**TEXTO SELECCIONADO**.
┄┄┄┄┄┄
A estas hora parece que lo peor del huracán Gustav ya ha pasado sobre la maltrecha y asediada Nueva Orleáns. Convertido en una tormenta tropical una vez que se ha adentrado en las tierras de Louisina, Gustav ha creado una atmósfera de pánico nacional en los Estados Unidos, pánico que forzó la evacuación de la ciudad y, quizás por ello, el escaso número de víctimas que se llevan contabilizadas en las calles, cerca de siete muertos. Ahora se dice que Gustav no era tan fuerte como se temía, y de ahí su escaso poder mortífero. Discrepo. Si no ha muerto mucha gente es porque no había gente para morirse. Ya se habían ido.
Y eso, el hecho de desalojar una ciudad moderna, ya es noticiable. Hace tres años, cuando el Katrina inundó la ciudad y anegó a la presidencia de Bush, se acusó con toda la razón a las autoridades de imprevisión, de dejar a la población a mercede de las inclemencias, y todos vimos las consecuencias que aquello trajo. Esta vez se ha optado por el remedio brusco, sacar a toda la gente y así minimizar los daños. Se habla de más de dos millones de evacuados en apenas un par de días. Imaginemos que en España pretendemos desalojar la provincia de Valencia, cuya población según el INE alcanza casi los dos millones y medios de habitantes. Toda la provincia, toda esa gente saliendo en coche, huyendo hacia el interior del país. No me imagino la escena, pero sería similar a cualquier película de catástrofes que tantas veces hemos visto en el cine. Si en una operación salida de fin de semana asistimos a unos atasco considerables sin motivo alguno en ocasiones ¿Qué veríamos en esta ocasión? Colas, desesperación, nervios, angustia, y una percepción de impotencia absoluta, como salida de una pesadillas del pasado. La gente en sus coches conectaría sus Ipods, GPS y demás parafernalia modernísima, y se preguntaría, en su fuero interno, que es lo que les separa de los humanos, que, hace cientos de años, vivían a merced de los elementos. De hecho con el Katrina, viendo la destrucción y los muertos flotando en el agua en medio de las barriadas, me daba la sensación de estar viendo no una película futurista, sino el asistir como espectador a una catástrofe bíblica, de la antigüedad, cuando las ciudades quedaban arrasadas por crecidas, inundaciones y plagas, y se abandonaban, y siglos después sus restos eran descubiertos por excavadores y arqueólogos variados. Era deprimente ver como siglos y siglos de progreso técnico y social caían anegados bajo la más absoluta ineficacia de una administración, local o federal, no importa, que no quiso o no supo ver lo que se le venía encima, y que cuando ocurrió tardó un tiempo imperdonable en reaccionar, ofreciendo una de las imágenes más deplorables que han mostrado los Estados Unidos en años. En esta ocasión se han curado en salud, tanto la alcaldía como el Gobierno de Washington, con un George Bush acudiendo al centro de control de Austin, Texas, y dando imagen de ser un presidente sólido, justo cuando su mandato se agota definitivamente.
┄┄┄┄┄┄
**REGISTROS PROPORCIONADOS**.
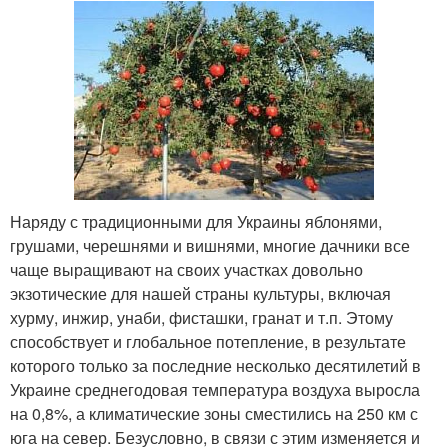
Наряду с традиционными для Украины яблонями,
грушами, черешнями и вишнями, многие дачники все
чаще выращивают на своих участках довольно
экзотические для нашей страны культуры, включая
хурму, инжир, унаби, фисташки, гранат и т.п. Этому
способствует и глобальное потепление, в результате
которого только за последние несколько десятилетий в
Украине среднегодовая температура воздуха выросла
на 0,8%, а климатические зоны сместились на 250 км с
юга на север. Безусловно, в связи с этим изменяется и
┄┄┄┄┄┄
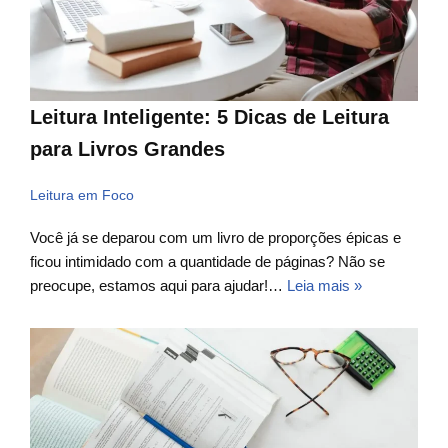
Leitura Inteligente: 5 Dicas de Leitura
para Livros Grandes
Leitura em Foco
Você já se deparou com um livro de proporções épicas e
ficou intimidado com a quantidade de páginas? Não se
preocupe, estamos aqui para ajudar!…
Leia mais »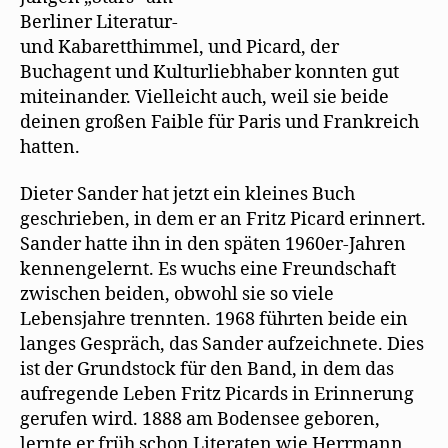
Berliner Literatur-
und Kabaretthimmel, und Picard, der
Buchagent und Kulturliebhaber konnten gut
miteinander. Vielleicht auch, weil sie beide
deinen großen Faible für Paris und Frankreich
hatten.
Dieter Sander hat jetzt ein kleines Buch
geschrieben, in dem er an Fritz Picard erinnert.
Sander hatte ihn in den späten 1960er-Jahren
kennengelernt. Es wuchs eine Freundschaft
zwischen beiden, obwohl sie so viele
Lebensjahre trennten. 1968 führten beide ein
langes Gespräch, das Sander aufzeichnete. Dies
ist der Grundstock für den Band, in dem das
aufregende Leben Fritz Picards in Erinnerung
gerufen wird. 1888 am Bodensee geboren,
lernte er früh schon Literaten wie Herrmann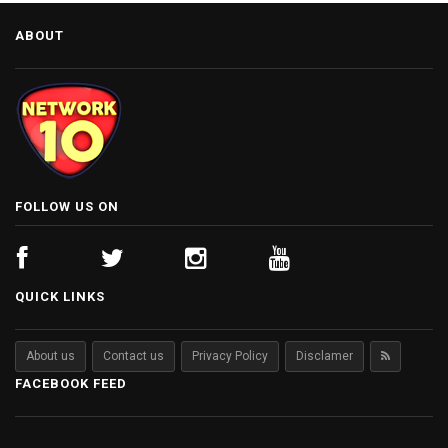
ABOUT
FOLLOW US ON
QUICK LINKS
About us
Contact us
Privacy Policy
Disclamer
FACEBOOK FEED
┄┄┄┄┄┄
**LISTA DE ACTIVIDADES**.
a – Según el texto sobre el huracán Gustav, ¿cuántas personas se habla de que fueron evacuadas y en cuánto tiempo?
b – Continúa el texto sobre el huracán Gustav a partir de su última frase.

**RESPUESTAS DEL EJERCICIO**.
a – Más de dos millones de personas en apenas un par de días.

b –
Puede que en el exterior a Bush se le critique mucho por la guerra de Irak y por todo lo que ha traído, pero me da la sensación de que una de las cosas que los americanos difícilmente le perdonarán alguna vez será el haber permitido que unas escenas dignas de Somalia, Eritrea o Bangla Desh se pudieran dar en el sur de su país. En esta ocasión el miedo preventivo ha funcionado y se ha evitado el desastre, pero habrá que estar atentos a las nuevas tormentas que se están formando en el Atlántico y Caribe, aunque es muy improbable que alguna de ellas vuelva a impactar este año sobre Nueva Orleáns.